The platform is still in testing phase, but has apparently already yielded some demonstrations of use cases for car retail, education, sports broadcasting, medical imaging, and an extended reality digital twin of Adastral Park – its global R&D headquarters. Using 5G, cloud-GPU rendering and hybrid localisation, the system allowed data such as power usage of buildings and equipment to be viewed by integrating live data streams from Johnson Controls International.
“With this testbed we’re looking to understand what future extended reality immersive experiences might require from network service providers like BT Group, platform operators and application service developers,” said Andy Gower, Head of Immersive Content & Comms Research.

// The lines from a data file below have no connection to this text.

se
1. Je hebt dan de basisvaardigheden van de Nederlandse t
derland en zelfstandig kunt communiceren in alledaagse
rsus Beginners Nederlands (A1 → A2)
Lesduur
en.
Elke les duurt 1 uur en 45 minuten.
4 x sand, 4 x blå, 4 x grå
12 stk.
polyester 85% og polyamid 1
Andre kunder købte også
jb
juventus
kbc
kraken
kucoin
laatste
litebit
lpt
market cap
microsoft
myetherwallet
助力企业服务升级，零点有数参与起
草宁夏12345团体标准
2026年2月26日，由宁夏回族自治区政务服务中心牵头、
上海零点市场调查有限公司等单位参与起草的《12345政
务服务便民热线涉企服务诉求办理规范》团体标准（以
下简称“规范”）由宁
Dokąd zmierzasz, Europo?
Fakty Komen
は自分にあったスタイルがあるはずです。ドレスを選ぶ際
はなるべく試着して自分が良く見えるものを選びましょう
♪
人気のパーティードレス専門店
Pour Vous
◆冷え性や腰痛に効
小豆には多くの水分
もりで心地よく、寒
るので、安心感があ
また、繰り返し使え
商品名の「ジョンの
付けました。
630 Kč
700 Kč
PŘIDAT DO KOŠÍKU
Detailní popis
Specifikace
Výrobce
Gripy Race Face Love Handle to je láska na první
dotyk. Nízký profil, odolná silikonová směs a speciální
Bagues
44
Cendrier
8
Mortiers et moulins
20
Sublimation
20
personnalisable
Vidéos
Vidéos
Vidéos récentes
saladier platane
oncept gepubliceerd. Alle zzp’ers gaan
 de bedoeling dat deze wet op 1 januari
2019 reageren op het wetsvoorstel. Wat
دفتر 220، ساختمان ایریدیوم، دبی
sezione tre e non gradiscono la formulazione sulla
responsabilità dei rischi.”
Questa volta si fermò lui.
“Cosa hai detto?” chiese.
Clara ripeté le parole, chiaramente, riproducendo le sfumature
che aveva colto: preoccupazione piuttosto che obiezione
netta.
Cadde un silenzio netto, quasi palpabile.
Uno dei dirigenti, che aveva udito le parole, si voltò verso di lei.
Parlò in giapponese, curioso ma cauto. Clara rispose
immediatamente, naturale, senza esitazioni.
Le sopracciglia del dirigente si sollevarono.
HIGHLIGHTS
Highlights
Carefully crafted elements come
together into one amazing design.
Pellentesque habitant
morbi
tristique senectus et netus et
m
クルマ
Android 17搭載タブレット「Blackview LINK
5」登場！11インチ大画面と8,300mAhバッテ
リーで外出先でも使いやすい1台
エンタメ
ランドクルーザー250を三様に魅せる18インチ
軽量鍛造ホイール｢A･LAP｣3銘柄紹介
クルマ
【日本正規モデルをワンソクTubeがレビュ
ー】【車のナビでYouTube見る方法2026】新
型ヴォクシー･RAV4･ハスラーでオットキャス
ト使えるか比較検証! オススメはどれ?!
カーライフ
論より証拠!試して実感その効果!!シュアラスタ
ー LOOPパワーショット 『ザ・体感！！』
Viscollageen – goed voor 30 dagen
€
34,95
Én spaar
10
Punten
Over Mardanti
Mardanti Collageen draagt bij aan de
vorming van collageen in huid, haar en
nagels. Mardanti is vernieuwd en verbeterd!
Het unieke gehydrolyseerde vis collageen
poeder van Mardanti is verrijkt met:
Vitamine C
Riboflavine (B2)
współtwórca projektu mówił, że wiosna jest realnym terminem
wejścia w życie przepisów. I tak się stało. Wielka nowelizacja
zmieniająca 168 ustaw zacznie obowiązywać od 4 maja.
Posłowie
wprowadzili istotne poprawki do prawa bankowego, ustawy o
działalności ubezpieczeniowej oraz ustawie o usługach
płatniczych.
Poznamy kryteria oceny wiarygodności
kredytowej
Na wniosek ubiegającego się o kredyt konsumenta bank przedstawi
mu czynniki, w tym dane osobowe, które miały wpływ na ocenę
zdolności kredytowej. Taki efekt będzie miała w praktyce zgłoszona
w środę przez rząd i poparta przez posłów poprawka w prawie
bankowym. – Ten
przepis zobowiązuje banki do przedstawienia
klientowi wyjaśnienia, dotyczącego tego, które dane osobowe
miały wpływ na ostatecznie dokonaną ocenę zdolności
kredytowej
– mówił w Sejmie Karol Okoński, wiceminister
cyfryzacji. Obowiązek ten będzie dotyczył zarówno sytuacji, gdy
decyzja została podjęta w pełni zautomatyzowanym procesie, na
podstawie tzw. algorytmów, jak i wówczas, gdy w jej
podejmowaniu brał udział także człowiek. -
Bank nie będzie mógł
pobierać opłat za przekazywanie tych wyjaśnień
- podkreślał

“These requirements will obviously vary depending on the particular use case. At the extreme we might need to support a completely cloud rendered immersive experience which would require high-bandwidth and low-latency networks paired with new facilities such as network exposure functions that would enable a platform operator to request additional capabilities such as edge GPU compute or symmetric bandwidth provision that would optimise the end-user experience. By understanding the demands of future service use cases – networks, platforms and applications can be optimised to provide the best possible quality of experience for users.”
Gabriela Styf Sjoman, MD Research and Network Strategy, BT Group added: “Network optimisation is a fundamental enabler for immersive experiences that will require high bandwidth, high capacity, and ultra-low latency networks which can be dynamically configured for the demands of different extended reality service applications. As the UK’s leading provider of fixed and mobile networks we’re delighted to invite others in the ecosystem to work with us, using the testbed to explore future use cases for consumers, enterprise and industry sectors.”
More immersive experiences will be developed collectively by an ecosystem of content providers, hardware, software, platform developers, we’re told.
Qualcomm is using an assumed future explosion of VR/XR/AR to pitch its Wi-FI 7 products – the idea being home networks will come under much more strain if everyone in the house has some form of immersive goggles strapped on, and a new generation of wifi can help optimise it.
Leaning in to AR and XR for this testbed as opposed to VR makes sense if its all about 5G, since there doesn’t seem a very strong case for using these sorts of fully immersive gadgets outside the house on mobile networks.
While immersive experiences are being used to demonstrate what Wi-Fi 7 can do, or tinkered with to find out how 5G networks will need to support them as this testbed is described as doing, the actual demand for devices that support them isn’t exactly booming at the moment. According to stats from IDC, shipments of AR/VR headsets totalled 8.8 million units last year, a decline of 20.9% on 2021 – noticeably lower than its prediction of around 9.7 million units.
Of course, that could all change as the technology progresses and the market comes up with something that really grabs the attention of consumers and businesses.